New York's ban on menthol-flavored vaping products temporarily on hold
The New York State Health Department has decided to put off a ban on menthol-flavored nicotine vaping products until a court case challenging an earlier ban on other flavored e-cigarettes is resolved.
Gov. Andrew Cuomo in late September asked his health commissioner, Dr. Howard Zucker, to convene an emergency meeting of the state’s public health council to enact the ban.
The request came 10 days after the council voted to ban all other flavored e-cigarettes. Cuomo has said the flavored e-cigarettes are contributing to a steep rise in teen vaping.
“The flavored products are highly attractive to young people. Names like bubble gum, cotton candy, Captain Crunch," Cuomo said on Sept. 15. “These are obviously targeted to young people and highly effective at targeting young people.”
But the ban on flavored e-cigarettes was halted on Oct. 3 when an appeals court issued a temporary restraining order.
Now, a spokesperson for the health department, Jill Montag, confirms that the meeting to ban menthol-flavored vaping products has been put on hold while the court case plays out.
Owners of vape shops around New York had been preparing to stop selling flavored nicotine vaping products as of last Friday. Mike Kruger is the owner of two vaping shops in the Schenectady area. He said he ran out of some of his most popular flavored products in the run-up to the ban, and has reordered them while he waits to see what happens in court.
“It put customers in a panic,” Kruger said.
Kruger and other members of the New York State Vapor Association say their products have helped many smokers of tobacco cigarettes to successfully quit their habit.

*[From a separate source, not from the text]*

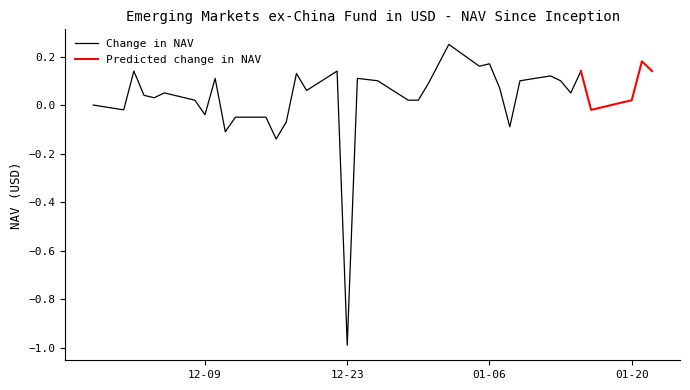

Is this an area chart (filled region under the line)?

No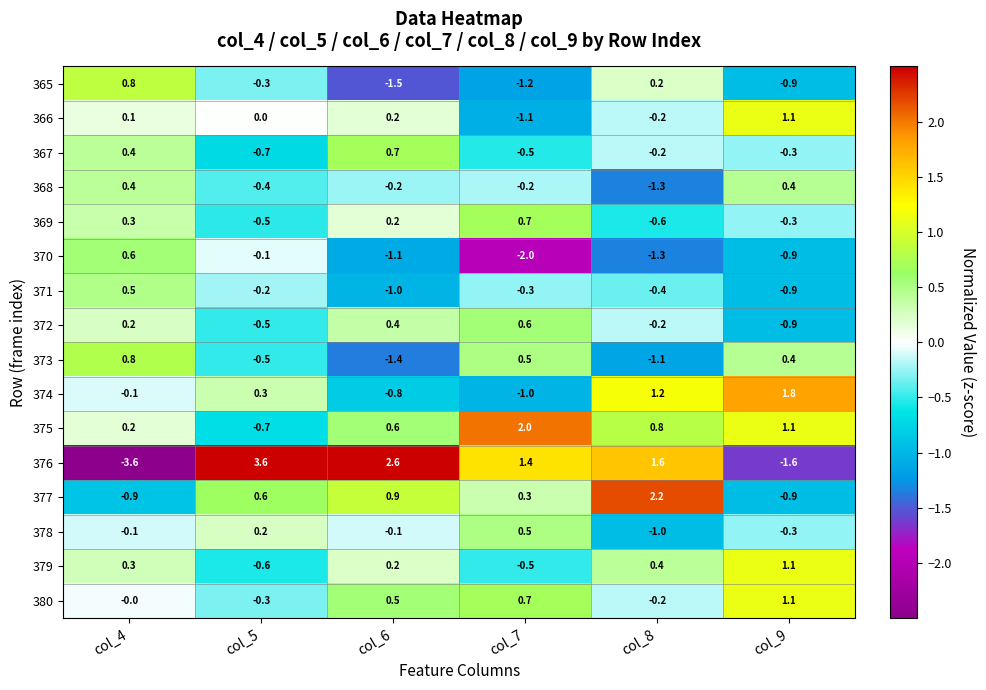

At which category is the sum across all series the highest?

col_6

Kruger said members of the association are also concerned about the increase in teen vaping. They back measures that stop short of a ban but include restricting the nicotine levels in flavored e-cigarettes to very low levels. They also support installing digital locks on vaping products that can only be opened with an ID proving that the user is of legal age.

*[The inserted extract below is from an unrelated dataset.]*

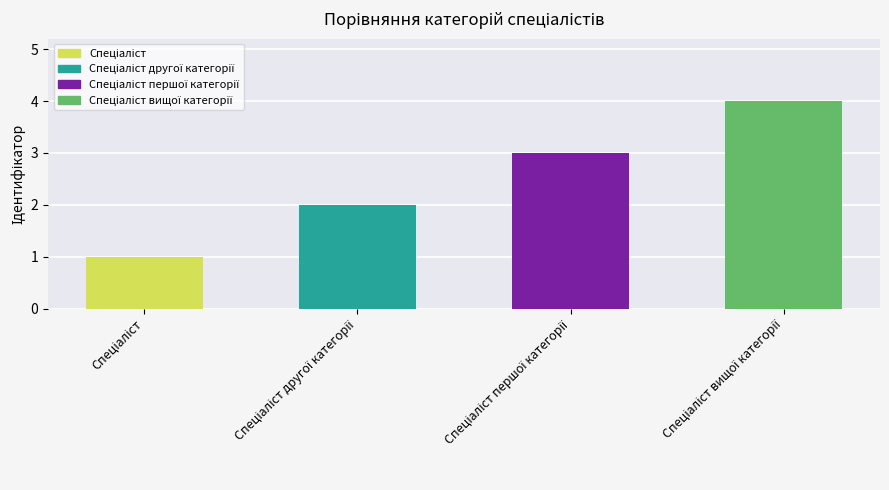

What is the difference between the maximum and minimum values?

3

The health department’s bans on the nicotine products come at the same time a mysterious lung ailment related to vaping has sickened over 1,000 people nationwide, and killed 18 people.
The ailment has been linked to black-market cannabis products that use vitamin E oil as a filler. So far, nicotine products have not been implicated, though some with the illness have said that they only vaped products containing nicotine and never used cannabis.
Arguments in the court case challenging the nicotine vaping bans will be heard on Oct. 18. Kruger said his side has a good chance of winning.
“I think we have a pretty strong case,” Kruger said.
But Zucker, in a statement, disagrees. He said health officials won’t be deterred from “using every tool at our disposal” to reduce the rate of teen vaping and fight what he said is a “public health emergency.”
It seems the public is on the side of the health department. A poll conducted by Siena College finds 61% of New Yorkers support the ban, and 78% believe that vaping is a serious public health problem.